[Date Prev][Date Next][Thread Prev][Thread Next][Date Index][Thread Index]

Re: [Condor-users] What happes when a MPI job hangs?



On Thu, Feb 16, 2006 at 04:52:44PM -0600, Matt Baker wrote:
> We are looking into using the latest Condor to manage MPI jobs in a  
> Concurrent Computing class. We have a problem killing MPI jobs using  
> just "mpirun", since killing one process does not kill the other  
> processes that were spawned when calling mpirun.
> 
> We've read that both PBS and SGE have the ability to "sense" that the  
> head node (process 0) has died and can clean up (kill and clear  
> sockets) the other processes that block waiting for communication  
> with process 0.
> 
> Is there a similar functionality in Condor? If I submit an unsafe MPI  
> job and it hangs, will condor_rm take care of the process cleanup?
> 

Yes. That's probably the best way to think about what Condor provides for
parallel jobs:

A) Allocation of resources to run the jobs on
B) A way to start processes on those machines, and a guarantee that when
Condor de-allocates the machine any processes that were spawned will be 
killed. 

That's it. Condor does nothing else for a parallel job - it knows nothing
about MPD, or lamboot, or Myrinet, or LINDA, or anything else. Condor
doesn't know what sockets your MPI job has open, and no MPI messages
flow through any of the Condor daemons*. The only primitives it provides are: 
Allocate machines, and allow processes to be started on those machines. 
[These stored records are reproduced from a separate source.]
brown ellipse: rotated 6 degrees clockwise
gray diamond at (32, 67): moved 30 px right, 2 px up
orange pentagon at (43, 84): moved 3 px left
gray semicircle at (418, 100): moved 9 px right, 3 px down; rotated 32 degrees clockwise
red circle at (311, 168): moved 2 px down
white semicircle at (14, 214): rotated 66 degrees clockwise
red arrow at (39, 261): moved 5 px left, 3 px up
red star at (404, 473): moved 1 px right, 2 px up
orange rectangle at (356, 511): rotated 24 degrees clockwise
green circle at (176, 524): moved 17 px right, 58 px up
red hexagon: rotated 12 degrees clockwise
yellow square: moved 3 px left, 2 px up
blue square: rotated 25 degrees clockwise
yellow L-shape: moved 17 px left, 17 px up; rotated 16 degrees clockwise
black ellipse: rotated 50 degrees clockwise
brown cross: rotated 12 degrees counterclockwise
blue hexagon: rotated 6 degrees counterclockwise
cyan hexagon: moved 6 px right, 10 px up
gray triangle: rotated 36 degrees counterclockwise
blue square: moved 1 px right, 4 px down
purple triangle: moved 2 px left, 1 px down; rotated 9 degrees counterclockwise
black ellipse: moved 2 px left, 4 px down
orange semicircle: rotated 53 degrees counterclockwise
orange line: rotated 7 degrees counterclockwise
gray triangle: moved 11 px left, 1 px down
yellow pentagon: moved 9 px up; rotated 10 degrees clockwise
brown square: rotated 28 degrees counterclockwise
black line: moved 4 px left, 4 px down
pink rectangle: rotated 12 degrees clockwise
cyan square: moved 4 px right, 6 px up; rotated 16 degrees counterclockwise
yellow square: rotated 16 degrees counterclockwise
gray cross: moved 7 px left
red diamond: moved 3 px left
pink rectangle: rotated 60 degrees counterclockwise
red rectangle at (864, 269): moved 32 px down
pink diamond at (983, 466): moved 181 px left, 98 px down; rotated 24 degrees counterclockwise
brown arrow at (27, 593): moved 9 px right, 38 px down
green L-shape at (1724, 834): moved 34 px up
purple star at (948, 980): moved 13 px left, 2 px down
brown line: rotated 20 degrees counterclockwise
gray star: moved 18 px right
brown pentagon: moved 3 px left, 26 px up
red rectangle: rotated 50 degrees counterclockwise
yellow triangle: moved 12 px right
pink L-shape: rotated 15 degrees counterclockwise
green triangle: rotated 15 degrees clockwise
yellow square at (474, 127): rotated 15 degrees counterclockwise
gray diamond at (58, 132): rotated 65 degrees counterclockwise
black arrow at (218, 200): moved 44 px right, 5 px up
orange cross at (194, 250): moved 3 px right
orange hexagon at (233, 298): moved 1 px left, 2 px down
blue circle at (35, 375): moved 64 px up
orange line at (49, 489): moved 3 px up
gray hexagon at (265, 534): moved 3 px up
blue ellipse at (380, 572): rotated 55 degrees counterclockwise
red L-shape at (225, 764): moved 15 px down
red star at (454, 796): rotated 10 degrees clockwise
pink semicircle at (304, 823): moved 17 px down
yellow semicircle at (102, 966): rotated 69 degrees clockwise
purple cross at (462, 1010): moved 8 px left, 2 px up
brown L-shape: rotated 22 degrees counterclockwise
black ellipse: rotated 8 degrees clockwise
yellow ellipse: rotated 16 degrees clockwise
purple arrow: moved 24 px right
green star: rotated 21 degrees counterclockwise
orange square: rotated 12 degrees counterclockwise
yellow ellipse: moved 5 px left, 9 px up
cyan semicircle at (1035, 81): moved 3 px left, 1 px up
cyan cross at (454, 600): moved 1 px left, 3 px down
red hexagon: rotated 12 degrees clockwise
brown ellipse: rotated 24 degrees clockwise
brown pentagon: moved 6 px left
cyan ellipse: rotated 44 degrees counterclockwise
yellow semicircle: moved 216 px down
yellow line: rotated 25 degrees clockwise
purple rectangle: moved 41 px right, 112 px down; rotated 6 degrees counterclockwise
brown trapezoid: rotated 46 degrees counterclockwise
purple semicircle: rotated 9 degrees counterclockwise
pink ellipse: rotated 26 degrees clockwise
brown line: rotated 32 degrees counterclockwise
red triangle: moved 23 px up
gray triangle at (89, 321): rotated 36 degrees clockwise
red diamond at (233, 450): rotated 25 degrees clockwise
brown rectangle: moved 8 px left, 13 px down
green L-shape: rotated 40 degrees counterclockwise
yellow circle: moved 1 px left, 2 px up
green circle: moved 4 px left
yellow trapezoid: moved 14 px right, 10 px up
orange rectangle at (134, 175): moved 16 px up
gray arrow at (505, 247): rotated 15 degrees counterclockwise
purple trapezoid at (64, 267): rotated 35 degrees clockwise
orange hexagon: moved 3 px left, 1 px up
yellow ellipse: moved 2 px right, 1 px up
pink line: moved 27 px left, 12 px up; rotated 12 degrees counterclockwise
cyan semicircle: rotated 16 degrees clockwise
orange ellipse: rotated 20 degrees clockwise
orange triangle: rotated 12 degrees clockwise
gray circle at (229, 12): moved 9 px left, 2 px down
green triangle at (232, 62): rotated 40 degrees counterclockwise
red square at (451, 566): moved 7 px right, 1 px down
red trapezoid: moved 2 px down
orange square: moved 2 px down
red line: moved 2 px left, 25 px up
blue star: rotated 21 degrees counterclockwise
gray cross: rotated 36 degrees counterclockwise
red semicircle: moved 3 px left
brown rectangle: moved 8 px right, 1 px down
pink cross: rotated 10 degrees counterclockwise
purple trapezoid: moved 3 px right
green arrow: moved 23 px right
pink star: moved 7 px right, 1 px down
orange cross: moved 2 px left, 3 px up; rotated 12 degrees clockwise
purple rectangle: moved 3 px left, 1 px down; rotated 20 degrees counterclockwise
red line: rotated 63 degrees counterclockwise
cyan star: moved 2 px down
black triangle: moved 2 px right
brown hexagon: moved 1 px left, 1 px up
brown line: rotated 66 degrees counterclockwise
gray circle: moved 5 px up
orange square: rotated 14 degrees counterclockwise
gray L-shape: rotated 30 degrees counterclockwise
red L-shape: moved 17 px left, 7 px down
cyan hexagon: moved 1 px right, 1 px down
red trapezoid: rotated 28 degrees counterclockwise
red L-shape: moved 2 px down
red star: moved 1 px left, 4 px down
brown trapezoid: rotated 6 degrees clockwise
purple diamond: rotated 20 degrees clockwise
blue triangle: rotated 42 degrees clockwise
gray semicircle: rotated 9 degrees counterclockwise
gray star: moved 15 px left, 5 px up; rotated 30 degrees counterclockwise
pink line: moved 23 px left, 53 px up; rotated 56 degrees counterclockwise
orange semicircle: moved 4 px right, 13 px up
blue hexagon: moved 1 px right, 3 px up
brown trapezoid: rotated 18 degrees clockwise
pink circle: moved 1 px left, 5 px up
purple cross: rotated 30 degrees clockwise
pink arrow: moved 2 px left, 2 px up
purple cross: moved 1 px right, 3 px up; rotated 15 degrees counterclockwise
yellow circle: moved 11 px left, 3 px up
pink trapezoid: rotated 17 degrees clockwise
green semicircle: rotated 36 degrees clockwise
The way the parallel universe manages starting new processes is the 
condor_ssh. If you use condor_ssh in your parallel job, you don't have to
worry about what user id you're running on at the other execution side, or
setting up shared ssh keys or NIS map files or passwordless ssh or whatever,
condor_ssh sets all of that up for you, and when the machine is deallocated
it tears all of that setup down. Because condor_ssh creates jobs under 
condor_sshd, an execution node knows all of the processes started under
it and can clean them up when the job exits. 

If your MPI job needs to do something like start up MPD or lamd or whatever,
you can create a script that sets all of that up. The Condor daemons don't
know and don't care about it. We've included example scripts for MPICH 1.2
and LAM in the Condor distribution to handle that - we really probably
should include one for MPICH2, so if anyone has one that they'd like to
include please do share it with the list. 

The parallel universe has one extra feature: If the first process Condor
started on the first machine Condor started processes on exits, Condor
will kill all remaining processes on every other machine. This maps 
to the common case of the rank0 process of an MPI job exiting, and most
people want all other processes to be killed if that happens. We've talked
about making that more configurable, so if you want the other processes to
continue they could, but we've never found anyone who actually wants this
behaviour so we haven't bothered.  


-Erik

*This isn't true for the PVM universe. In the PVM universe, Condor acts
as the pvmd, and routes PVM messages itself. It also introduces 
additional PVM messages to manage adding and removing hosts from a 
running PVM.